DATA IN THIS EXERCISE:
**********
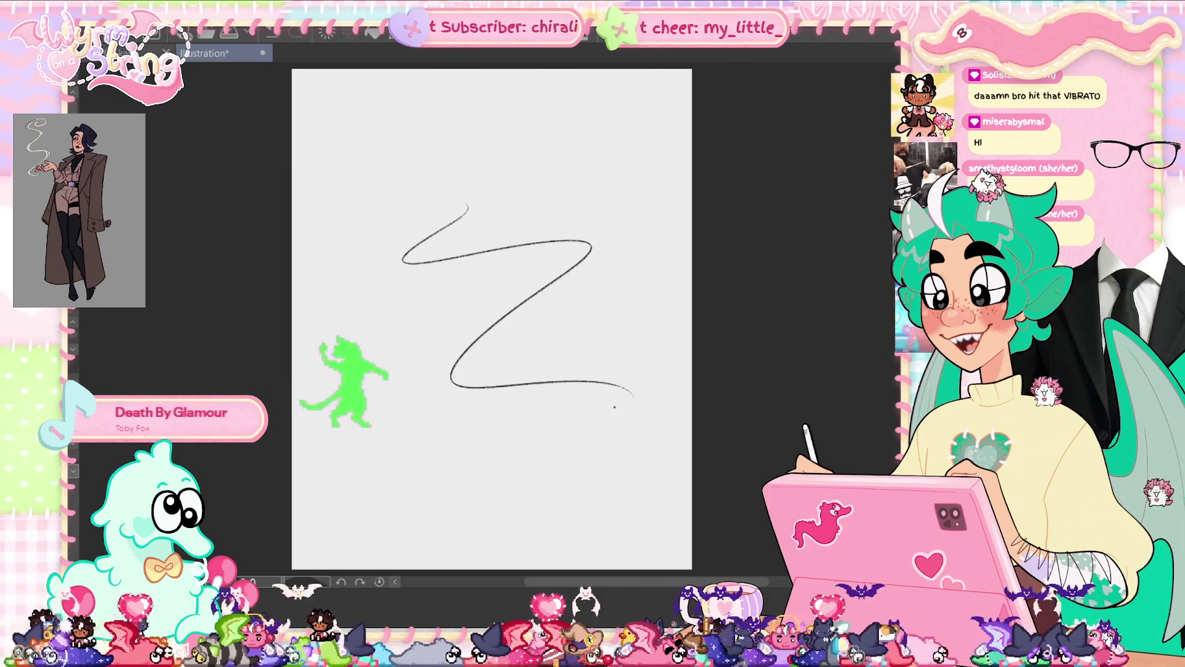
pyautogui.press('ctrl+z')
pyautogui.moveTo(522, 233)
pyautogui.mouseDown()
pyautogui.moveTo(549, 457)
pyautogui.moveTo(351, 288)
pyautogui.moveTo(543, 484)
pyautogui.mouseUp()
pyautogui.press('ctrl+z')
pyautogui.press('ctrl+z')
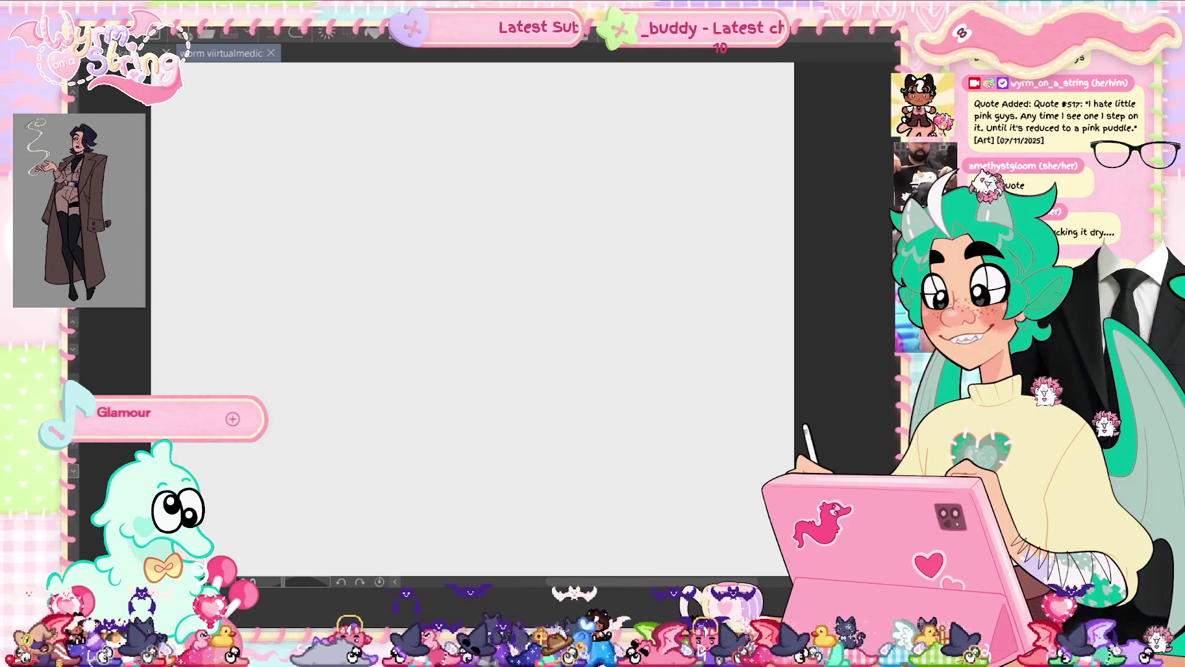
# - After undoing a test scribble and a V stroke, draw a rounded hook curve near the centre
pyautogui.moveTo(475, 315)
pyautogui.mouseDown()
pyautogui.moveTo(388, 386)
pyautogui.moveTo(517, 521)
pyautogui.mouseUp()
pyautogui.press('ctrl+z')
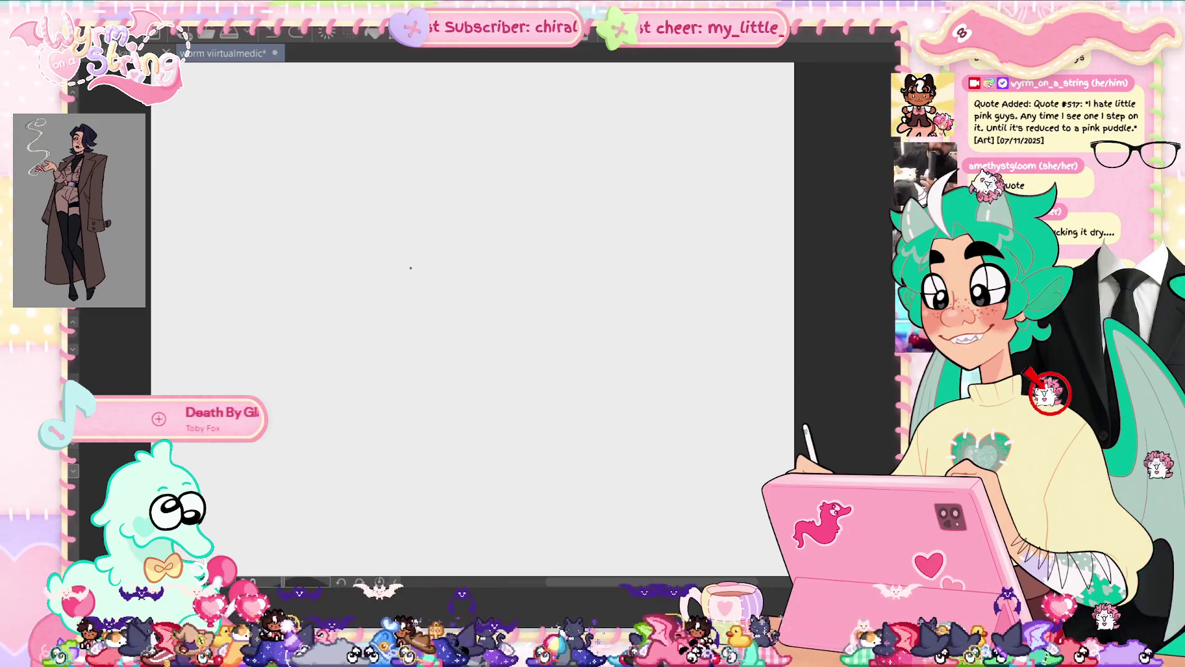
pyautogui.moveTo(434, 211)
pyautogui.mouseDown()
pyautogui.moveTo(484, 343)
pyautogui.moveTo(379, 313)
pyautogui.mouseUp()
**********
AIM OF THE EXERCISE:
Drop the images and quote the entries word for word.

COMPLETED TASK:
pyautogui.press('ctrl+z')
pyautogui.moveTo(522, 233)
pyautogui.mouseDown()
pyautogui.moveTo(549, 457)
pyautogui.moveTo(351, 288)
pyautogui.moveTo(543, 484)
pyautogui.mouseUp()
pyautogui.press('ctrl+z')
pyautogui.press('ctrl+z')
# - After undoing a test scribble and a V stroke, draw a rounded hook curve near the centre
pyautogui.moveTo(475, 315)
pyautogui.mouseDown()
pyautogui.moveTo(388, 386)
pyautogui.moveTo(517, 521)
pyautogui.mouseUp()
pyautogui.press('ctrl+z')
pyautogui.moveTo(434, 211)
pyautogui.mouseDown()
pyautogui.moveTo(484, 343)
pyautogui.moveTo(379, 313)
pyautogui.mouseUp()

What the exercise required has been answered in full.